The AWM, from behind the Pool of Reflection

Jul 17, 2023
Canberra , Act - Mar 14 2023:The Australian War Memorial shrine in Canberra Capital Territory, Australia.

As one of the pipers for the Australian War Memorial, I get a unique view of the crowds around the Pool of Reflection during the daily ritual that is the Last Post Ceremony.

Invariably, the faces are solemn and reflective. Not infrequently there are tears. On the way out, I move with the crowd. The mood is quiet, respectful and full of gratitude for the institution. There is a feeling that we have all been part of something special. The staff are invariably considerate and ready to gently assist, but never over-manage, all who visit, especially those a little more vulnerable than the rest.

This is what the War Memorial is about. Charles Bean’s vision, touched on each evening, was that the Memorial would give an understanding of the experiences of Australians at war and give families a place to grieve.

The Pearls posts of the president of the Medical Association for Prevention of War, Dr Sue Wareham, and former Memorial Registrar Richard Llewellyn leave me wondering if families exiting the redeveloped Memorial will look the same.

My worst fears are that, after a day of “interactive experiences” and videos, they will be herded through a merchandise shop and emerge with strollers weighed down in showbags and kids fighting over who broke the model plane/tank/aircraft carrier or who got the bigger score on “Dambusters”.

We’re assured that all the additions will be in keeping with Bean’s vision, but it feels like we might be spending $500 million to fix something that isn’t broken.

Our other national institutions must be scratching their heads, not least the National Library, with basic improvements to digitisation and photography as well as window replacement, heating ventilation and air-condition work, and the restoration of its roof all coming out of funding from its annual appropriation, some special projects funding and of course some insurance.

I’ve always been in awe of the Memorial. As a kid, attending Anzac Day ceremonies in the 1960s and 70s, it was imposing, its stand-alone building a real statement of permanence and solemnity. Its exhibits were striking, too. My continuing memory of the World War I dioramas was shock at the obvious certainty of death. It emphasised the repeated message of my father (who served in World War II) that my generation must always work to avoid any further conflicts, and make the most of the peace so bravely won for us.

We were all able to walk up the front steps in those days, and kids even sat atop the stone walls beside those steps for the Anzac service.
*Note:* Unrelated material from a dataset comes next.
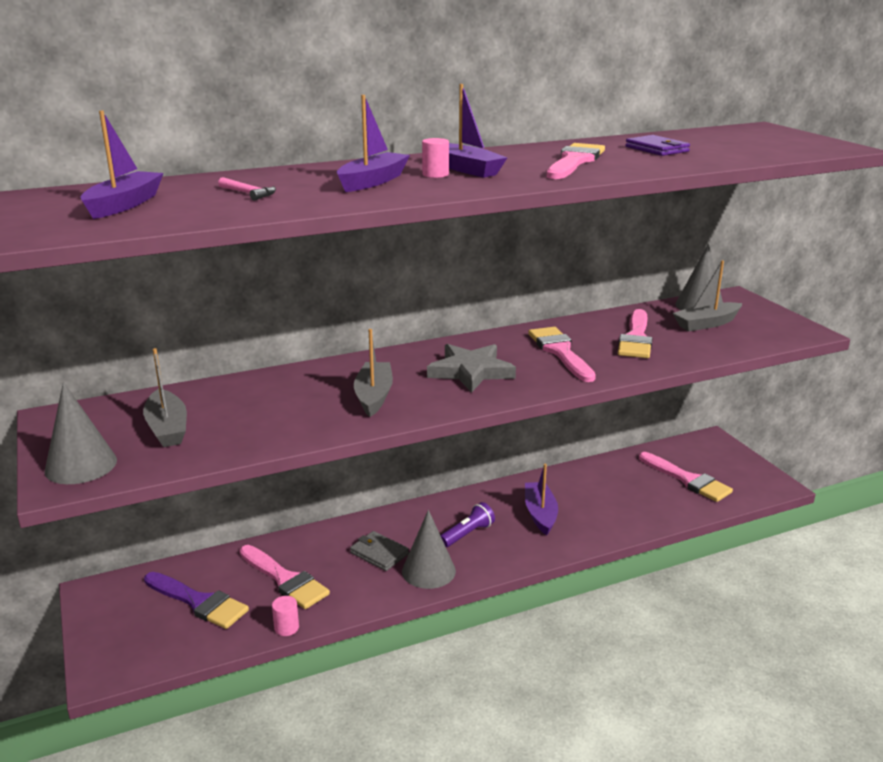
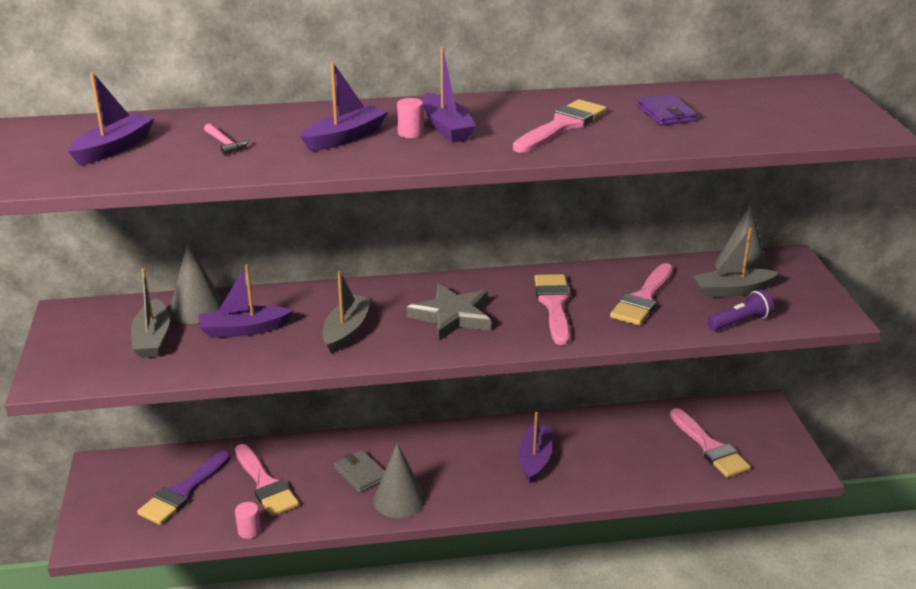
camera: 15 degrees right, 5 degrees up
(81, 465) = (69, 365): grey cone -> grey cone (197, 308)
(199, 602) = (183, 492): purple brush -> purple brush turned 75 degrees clockwise
(265, 408) = (243, 330): none -> purple boat
(467, 534) = (453, 468): purple flashlight -> purple flashlight (739, 321)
But no more.

An open letter to Prime Minister Morrison in 2020 from more than 70 prominent Australians, including Dr Wareham and Mr Llewellyn, noted the opposition of the Australian Heritage Council to the redevelopment.

The letter cited the loss of the free-standing form of the building, “to be swamped by a huge glazed addition” and the loss for most visitors of the existing commemorative entry.
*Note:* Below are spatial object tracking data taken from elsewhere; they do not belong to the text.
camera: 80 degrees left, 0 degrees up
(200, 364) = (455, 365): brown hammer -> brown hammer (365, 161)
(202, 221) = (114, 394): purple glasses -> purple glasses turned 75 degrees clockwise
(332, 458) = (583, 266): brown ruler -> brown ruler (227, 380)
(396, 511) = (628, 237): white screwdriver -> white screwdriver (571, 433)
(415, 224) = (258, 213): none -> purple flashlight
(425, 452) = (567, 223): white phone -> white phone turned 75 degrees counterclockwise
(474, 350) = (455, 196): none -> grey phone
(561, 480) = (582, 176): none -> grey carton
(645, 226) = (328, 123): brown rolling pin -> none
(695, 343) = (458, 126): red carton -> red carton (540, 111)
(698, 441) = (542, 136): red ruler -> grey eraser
That building cast a powerful image down Anzac Parade for those marching on April 25 (including me, as a Burns Club piper, in recent years), and it does the same on any other day of the year for any number of tourists and local commuters.

It’s too late to stop the redevelopment, but not too late to hope the project might be modified and hopefully come in substantially under the mind-boggling budget.
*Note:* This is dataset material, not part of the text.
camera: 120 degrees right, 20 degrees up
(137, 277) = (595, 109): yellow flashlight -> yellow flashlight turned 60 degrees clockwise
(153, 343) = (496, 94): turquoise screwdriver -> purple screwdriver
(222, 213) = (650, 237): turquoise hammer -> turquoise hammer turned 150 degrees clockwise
In her recent article, Dr Wareham noted a current exhibit invited kids to “see if you can bust the dam” like the fabled 1943 RAF crews and their bouncing bombs. The exhibit mentioned almost as an aside that the raids killed about 2000 people – and did not note that any of them might have been civilians.

Children could also play in a First World War trench – “absolutely authentic except for the absence of blown-off body parts, the terror that sent men mad, the constant shriek of shells overhead, the lice, the mud in which men drowned, and just about everything else that characterised trench warfare.”

It did include a graphic panel about trench foot, but that was it on the down side.

Dr Wareham is worried by the “various action stations” in the Memorial already and her association has asked the Memorial about the process by which the community can have input into their new children’s galleries.

I guess there will be more of what Dr Wareham calls “gee-whiz weaponry” on display and I could probably live with that if, in the hoped-for absence of a gift shop, the only way out for visitors would be through sections on the United Nations, the costs of conflict, and how future wars might be avoided.

This was the message my father hammered home every Anzac Day. I see it again in the brass plaque recording the words of Prime Minister Keating every time I wait outside the Tomb of the Unknown Soldier to play pipes at the Last Post Ceremony:

“It is not too much to hope … he might enshrine a nation’s love of peace.”

Bean’s vision, as the MC at the Last Post Ceremony recalls each night, was conceived at Pozieres in the bloody fighting of 1916.

Similarly, Eric Bogle’s song The Green Fields of France (also known as No Man’s Land or Willie McBride) is a reflection on the grave of a young man who died in World War I. Maybe it could play on rotation as families exit the redeveloped Memorial:

Ah, young Willie McBride, I can’t help wonder why
Do those that lie here know why did they die?
And did they believe when the answered the cause
Did they really believe that this war would end wars?
Well the sorrow, the suffering, the glory, the pain
The killing and dying, were all done in vain
For young Willie McBride, it all happened again
And again, and again, and again, and again.